As reported in Golf Dispute Resolution, in this case the plaintiff asked the defendant to show him how to properly hit a golf ball. The plaintiff then said ‘All right, get back.’ He then set up a golf ball on a tee and explained how to set up properly to the ball, how to hold the club and how to start the swing. The plaintiff testified that he thought the defendant had moved back enough that he would not be in harms way, but did not confirm this visually before swinging the club.  Unfortunately, the plaintiff was not out of harms way, and when the defendant swung the club, he struck the plaintiff in the face causing severe injuries.

On these facts, the trial court determined that the defendant’s actions, at most, constituted negligence, requiring that the case against him be dismissed, which in my opinion, was the correct decision.  Often, states require a showing of recklessness in cases involving sports injuries and the conduct in this case does not sound to me to fit the definition of recklessness cited above.

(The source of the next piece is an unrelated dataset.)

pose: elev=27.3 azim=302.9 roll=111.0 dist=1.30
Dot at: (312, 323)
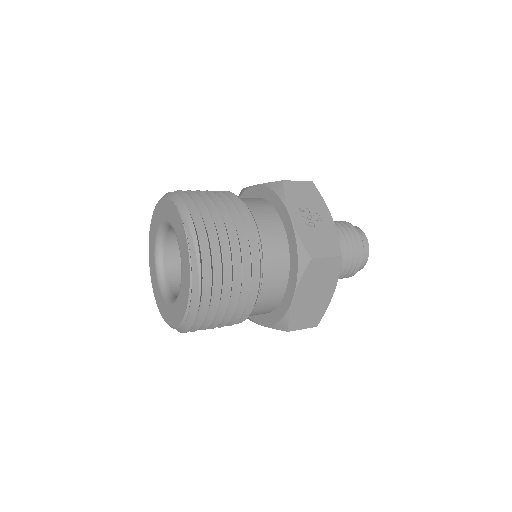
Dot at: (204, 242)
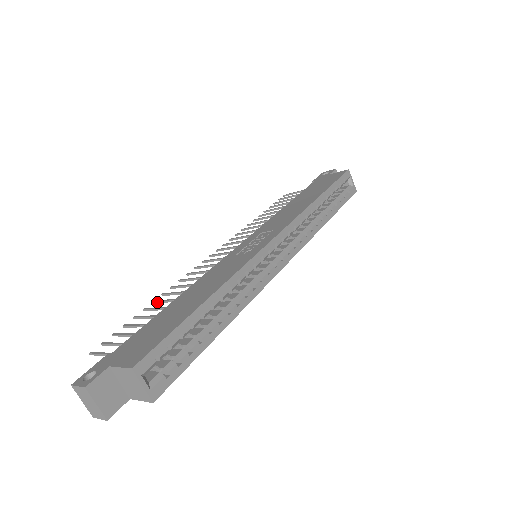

The appellate court disagreed holding that the judge erroneously usurped the role of the factfinder by making findings of fact and liability in matters in dispute between the parties.

I disagree, on these facts, a judge could easily have concluded (in response to a motion to dismiss) that reasonable people would not disagree that the evidence presented did not support a finding of recklessness.

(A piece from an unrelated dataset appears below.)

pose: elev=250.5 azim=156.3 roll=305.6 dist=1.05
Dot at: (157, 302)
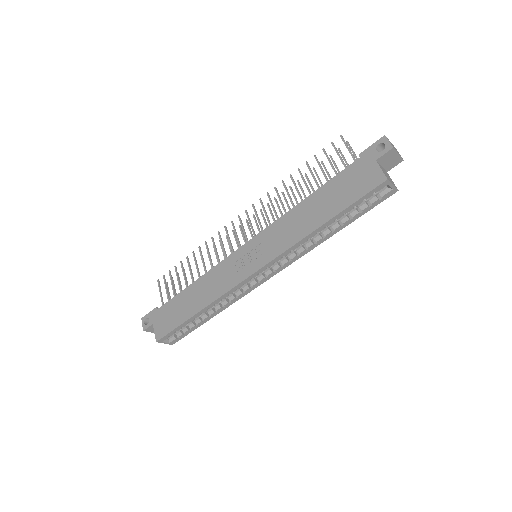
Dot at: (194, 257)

Instead, the court of appeals held that there exists a material fact in dispute concerning whether the defendant "made appropriate observations prior to swinging the golf club consonant with the attendant risk of significant injury to a bystander."

And there is the problem:  saying that we have to decide whether someone "made appropriate observations prior to swinging the golf club consonant with the attendant risk of significant injury to a bystander" is a long way of saying whether the actor acted unlike a reasonable person would have under the circumstances, which is, of course, the standard of negligence.

In other words, the court decided that holding the case was a negligence claim was wrong, but then remanded so the jury could decide the case based on applying a negligence standard.

The case is called Spataro v The Stakemaster and you can read it here.